L’année 2018 est en passe de s’achever, et le bilan des catastrophes naturelles donne le vertige. Après Irma, Maria et Harvey, l’ouragan Florence a laissé un paysage dévastateur dans les Caraïbes. Des températures extrêmes dans l’hémisphère Nord ont provoqué des incendies dévastateurs en l’Europe et aux États-Unis. Le Maroc n’y échappe pas : en septembre, des rues entières de Casablanca se sont transformés en fleuves après des pluies torrentielles.
Les pires conséquences du changement climatique sont encore à venir. Un défi énorme pour les nations riches, qui, pour les pays en développement, relève de la tâche de Sisyphe. Comment réunir assez de financements pour faire face aux catastrophes naturelles tout en essayant de sortir des millions de personnes de la pauvreté ?
L’exemple de l’Afrique est éloquent. Périodes de sécheresse prolongées, inondations à répétition, déclin des rendements agricoles, accès à l’eau de plus en plus limité : le réchauffement climatique fait des ravages sur le continent, aggravant les risques d’insécurité alimentaire. Les populations urbaines sont également dans l’œil du cyclone. En effet, 86 des 100 villes aux croissances les plus élevées se trouvent en Afrique, du fait des taux de natalité et de l’exode rural. Selon un rapport récent du cabinet de conseil en risques Verisk Maplecroft, au moins 79 d’entre elles sont confrontés à des « risques extrêmes » dus au changement climatique, parmi lesquelles 15 capitales africaines et nombre des principales métropoles commerciales du continent.
Les catastrophes naturelles ont tendance à aggraver les inégalités. Les infrastructures publiques sont incapables de répondre à la demande croissante, et les mécanismes d’intervention en cas de catastrophe sont inadéquats. Les 13,2 millions d’habitants de Kinshasa, par exemple, sont déjà régulièrement victimes d’inondations. La capitale de la République Démocratique du Congo devrait voir sa population doubler d’ici 2035.

(Éléments conservés d'une collection)

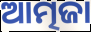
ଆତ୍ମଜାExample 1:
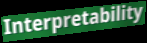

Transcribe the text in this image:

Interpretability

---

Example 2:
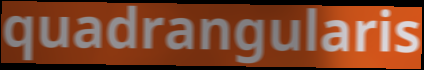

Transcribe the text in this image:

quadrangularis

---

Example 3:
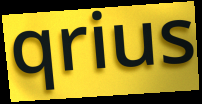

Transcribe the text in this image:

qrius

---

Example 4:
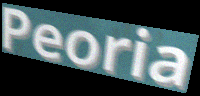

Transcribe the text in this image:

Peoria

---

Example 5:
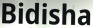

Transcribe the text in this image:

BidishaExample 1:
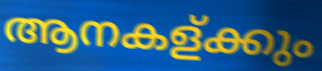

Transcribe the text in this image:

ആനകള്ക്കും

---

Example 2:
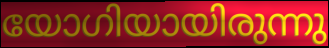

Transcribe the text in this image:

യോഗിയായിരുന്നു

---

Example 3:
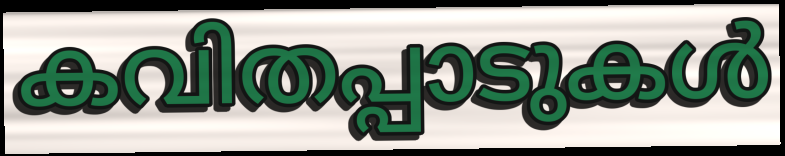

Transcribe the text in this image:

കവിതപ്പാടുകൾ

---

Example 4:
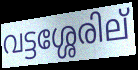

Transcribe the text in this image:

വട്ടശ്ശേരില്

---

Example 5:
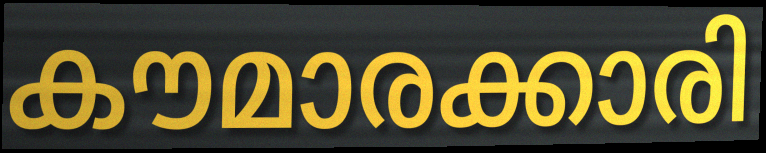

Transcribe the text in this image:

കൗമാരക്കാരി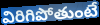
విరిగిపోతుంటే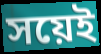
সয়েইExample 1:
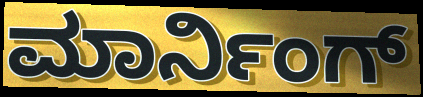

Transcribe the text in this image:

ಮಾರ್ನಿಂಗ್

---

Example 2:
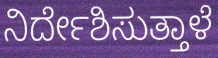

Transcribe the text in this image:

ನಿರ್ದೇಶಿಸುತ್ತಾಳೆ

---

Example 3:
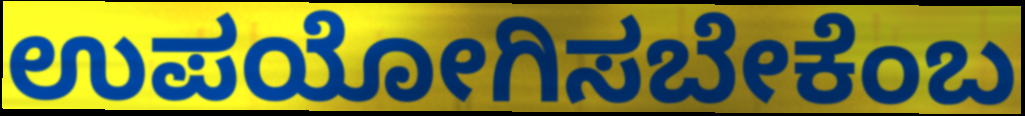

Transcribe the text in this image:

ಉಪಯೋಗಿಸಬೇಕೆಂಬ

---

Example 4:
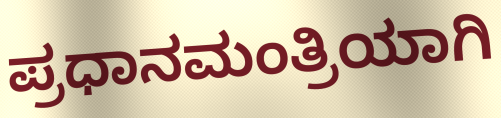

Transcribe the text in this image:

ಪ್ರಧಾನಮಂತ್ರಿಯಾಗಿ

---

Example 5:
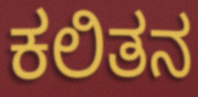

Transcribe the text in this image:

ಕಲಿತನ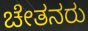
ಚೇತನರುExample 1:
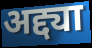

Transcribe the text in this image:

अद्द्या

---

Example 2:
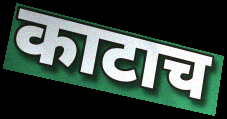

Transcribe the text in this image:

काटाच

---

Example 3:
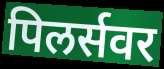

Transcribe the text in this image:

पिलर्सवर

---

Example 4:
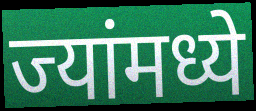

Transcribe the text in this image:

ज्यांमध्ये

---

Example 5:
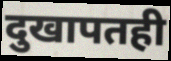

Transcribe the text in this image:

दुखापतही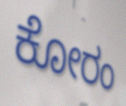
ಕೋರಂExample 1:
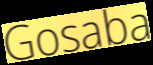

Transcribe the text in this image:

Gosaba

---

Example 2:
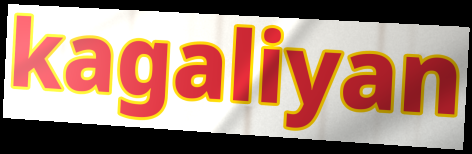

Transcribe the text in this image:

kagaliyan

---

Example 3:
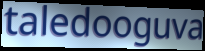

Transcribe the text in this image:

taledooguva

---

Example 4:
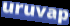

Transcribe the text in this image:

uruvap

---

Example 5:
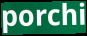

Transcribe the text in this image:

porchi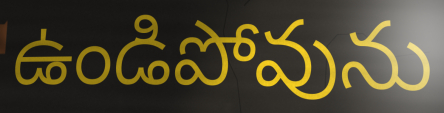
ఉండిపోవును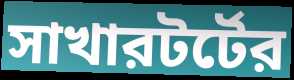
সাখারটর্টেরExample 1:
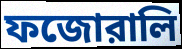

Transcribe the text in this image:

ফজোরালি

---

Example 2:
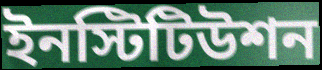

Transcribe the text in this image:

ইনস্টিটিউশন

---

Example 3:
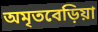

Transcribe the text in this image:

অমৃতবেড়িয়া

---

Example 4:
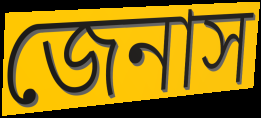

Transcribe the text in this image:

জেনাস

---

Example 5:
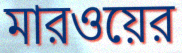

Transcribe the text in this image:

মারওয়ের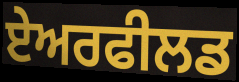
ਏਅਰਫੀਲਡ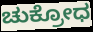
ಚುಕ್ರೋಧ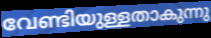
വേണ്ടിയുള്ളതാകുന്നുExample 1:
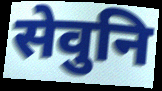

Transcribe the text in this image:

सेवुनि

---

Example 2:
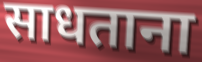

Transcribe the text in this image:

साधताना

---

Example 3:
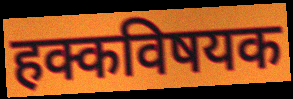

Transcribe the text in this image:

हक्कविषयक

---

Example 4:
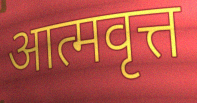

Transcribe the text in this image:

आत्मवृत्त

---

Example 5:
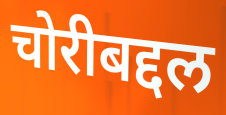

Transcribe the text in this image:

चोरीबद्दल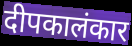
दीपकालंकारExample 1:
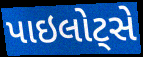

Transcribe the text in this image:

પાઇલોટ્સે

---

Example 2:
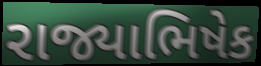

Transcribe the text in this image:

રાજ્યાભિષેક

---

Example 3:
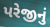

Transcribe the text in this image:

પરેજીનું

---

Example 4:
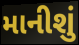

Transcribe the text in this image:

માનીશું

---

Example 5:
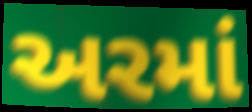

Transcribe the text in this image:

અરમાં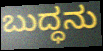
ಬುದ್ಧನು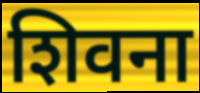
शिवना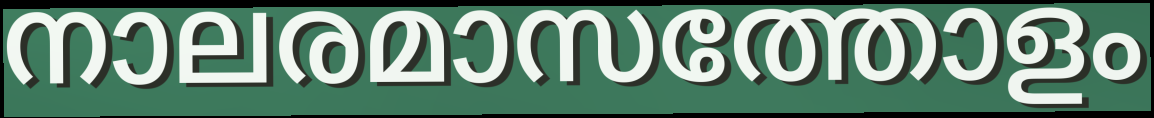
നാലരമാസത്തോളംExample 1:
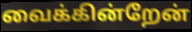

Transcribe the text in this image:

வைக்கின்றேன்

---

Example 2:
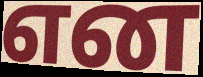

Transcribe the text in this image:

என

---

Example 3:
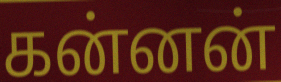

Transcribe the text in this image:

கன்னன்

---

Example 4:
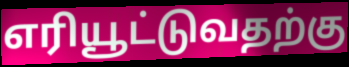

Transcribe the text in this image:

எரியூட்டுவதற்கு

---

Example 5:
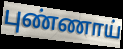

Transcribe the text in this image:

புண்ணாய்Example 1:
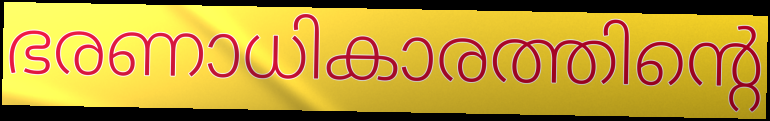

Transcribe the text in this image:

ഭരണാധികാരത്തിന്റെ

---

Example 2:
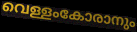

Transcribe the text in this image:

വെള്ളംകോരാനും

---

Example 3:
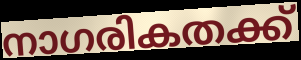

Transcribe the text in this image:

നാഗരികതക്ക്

#### Objectifs
• a. Dans le texte sur les catastrophes naturelles, combien des 100 villes aux croissances les plus élevées se trouvent en Afrique ?
• b. Renvoyez, s'il vous plaît, tout ce qui va de « Les pires conséquences » jusqu'à « la pauvreté ? » dans le texte sur les catastrophes naturelles, sans rien y changer.

#### Liste des réponses
• a. 86 d'entre elles.

• b.
Les pires conséquences du changement climatique sont encore à venir. Un défi énorme pour les nations riches, qui, pour les pays en développement, relève de la tâche de Sisyphe. Comment réunir assez de financements pour faire face aux catastrophes naturelles tout en essayant de sortir des millions de personnes de la pauvreté ?